--- Supplied information ---
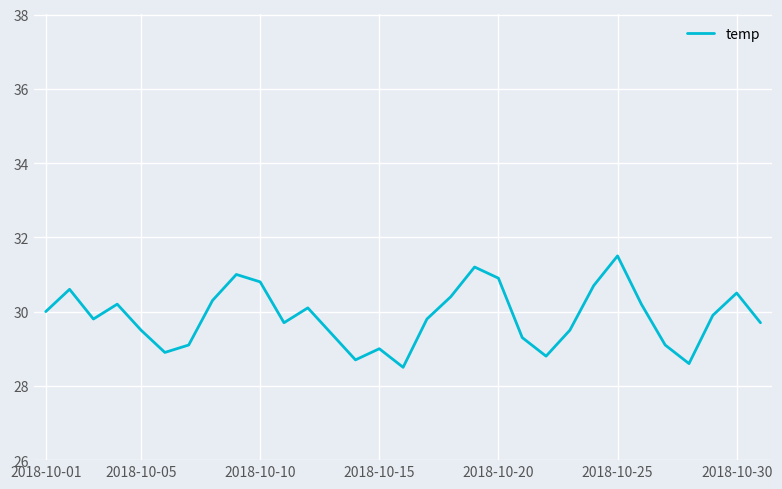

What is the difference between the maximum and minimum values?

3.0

...

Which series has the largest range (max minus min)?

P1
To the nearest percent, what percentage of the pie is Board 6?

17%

--- About this task ---
How many lines in the items above contain the word "maximum"? Reply with the number alone.

--- Solved problem ---
1